• _DOCUMENT PASSAGE_:
When asked by the first years to describe the game
of broomball, two-timing all-American broomballer Amy-Maude
Bertken ’04 explained, “You don’t
have to be rich to play. It’s that kind of a sport.
You just need your kicks and an old broom. Oh, that
and 300 bucks to rent out the ice rink for an hour.
That’s where RHS comes in.” Broomball this
year was also put on by the Seniors Getting to Know
Freshmen Better Than They Otherwise Would Due to the
Giant Geographical Gap Between North and South Campus
Committee, or SGKFBTTOWDGGGBNSCC for short.
Down to the dirty core: the best way to learn broomball
is to play broomball. All in all, roughly thirty seniors
and freshmen scampered out onto the ice that night.
The seniors were hit with an early blow. Bad boy detectives
Nick Villalon ’04 and Mac Barnette ’04 defected
to the freshman side, showing little qualms at having
done so. “We needed to even out the teams,”
alleged Villalon, defending his decision. Barnette later
confessed, “Actually, we just wanted a chance
to beat the crap out of Josh Tremblay, editor-in-chief
of TSL.”

• _QUESTIONS_:
**1)** Sum up the broomball article in two sentences.
**2)** Write what comes next in the broomball article, picking up after its final sentence.

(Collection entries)
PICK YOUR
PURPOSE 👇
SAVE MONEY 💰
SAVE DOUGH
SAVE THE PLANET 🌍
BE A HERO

==

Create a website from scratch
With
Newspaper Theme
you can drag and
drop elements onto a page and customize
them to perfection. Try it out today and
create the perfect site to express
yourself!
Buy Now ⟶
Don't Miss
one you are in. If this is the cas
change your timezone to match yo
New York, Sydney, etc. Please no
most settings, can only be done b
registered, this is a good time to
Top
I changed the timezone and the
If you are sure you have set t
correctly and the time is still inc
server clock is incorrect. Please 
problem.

--

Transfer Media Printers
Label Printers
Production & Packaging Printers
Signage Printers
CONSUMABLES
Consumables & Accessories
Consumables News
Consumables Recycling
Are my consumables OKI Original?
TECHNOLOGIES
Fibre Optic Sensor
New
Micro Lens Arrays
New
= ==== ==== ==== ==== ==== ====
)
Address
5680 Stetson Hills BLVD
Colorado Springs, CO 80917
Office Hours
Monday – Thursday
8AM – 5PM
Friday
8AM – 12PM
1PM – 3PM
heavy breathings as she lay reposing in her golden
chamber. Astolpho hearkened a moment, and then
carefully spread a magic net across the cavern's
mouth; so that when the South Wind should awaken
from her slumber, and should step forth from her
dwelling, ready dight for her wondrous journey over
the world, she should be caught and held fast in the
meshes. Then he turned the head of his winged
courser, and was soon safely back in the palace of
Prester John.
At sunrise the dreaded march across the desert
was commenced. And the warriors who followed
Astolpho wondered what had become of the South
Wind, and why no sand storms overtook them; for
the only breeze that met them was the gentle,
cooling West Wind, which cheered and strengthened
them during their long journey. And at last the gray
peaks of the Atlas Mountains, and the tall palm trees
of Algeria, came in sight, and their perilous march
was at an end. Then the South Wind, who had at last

• _SOLVED PROBLEMS_:
**1)** Amy-Maude Bertken ’04 told first years that broomball needs only your kicks and an old broom, plus 300 bucks to rent the ice rink for an hour, and this year's game was also put on by a committee meant to help seniors get to know freshmen across the gap between North and South Campus. Roughly thirty seniors and freshmen played that night, and the seniors took an early blow when Nick Villalon ’04 and Mac Barnette ’04 defected to the freshman side, claiming they were evening out the teams, though Barnette later confessed they wanted a chance to beat Josh Tremblay, editor-in-chief of TSL.

**2)**
Tremblay, however, gave Barnette and Villalon no such
chance. Representing the dirty south, he and carnal
Juan Matute, along with California golden girl Holly
Morrison ’04, played a wall defense that neither
Villalon nor Barnette could penetrate. Actually, it
is nearly impossible to score in broomball with thirty
people on the ice, since any time it gets anywhere near
one of the goals, there are instantly ten people swarming
around the ball, hacking at each others shins until
one person (Matute) crashes through and kicks the ball.
A goal usually occurs when the goalie, not being able
to see anything, accidentally kicks the ball backwards
into the net.
Certainly this was not the case for the first goal
of the night, when Bertken, after 52 minutes, masterfully
maneuvered the ball around six defenders and scored
with an around-the-back shot that skidded between the
legs of the intimidated freshman goalie. “I felt
like I was touched by an angel,” breathed Bertken.
“God helped me to succeed.” As TSL has discovered
from intensive investigation, she was in fact assisted
by Andrew Tyler ’04 who currently holds the league
record for long ball assists. Your God had nothing to
do with it.
With eight minutes left to go, the freshmen cranked
up the intensity. With Captain Ian Rhinehart ’07
and native Fresnoan Jordan Tong ’07 dominating
the fore field, the freshmen battled to put points up
on the board. In the end, with three minutes left to
go, freshman Paul nudged the ball into the goal, much
to the dismay of the seniors. “T’ain’t
fair!” wailed Tremblay. “I didn’t
even get to touch anything with my stick!” The
buzzer sounded without either team scoring again, and
thus a tie ended another rousing round of broomball.
After deep deliberation, it was concluded that the
Senior-Freshman coerced interaction event was a true
success, since a carload got to see Holly Morrison’s
bare ass. ‘Nuff said.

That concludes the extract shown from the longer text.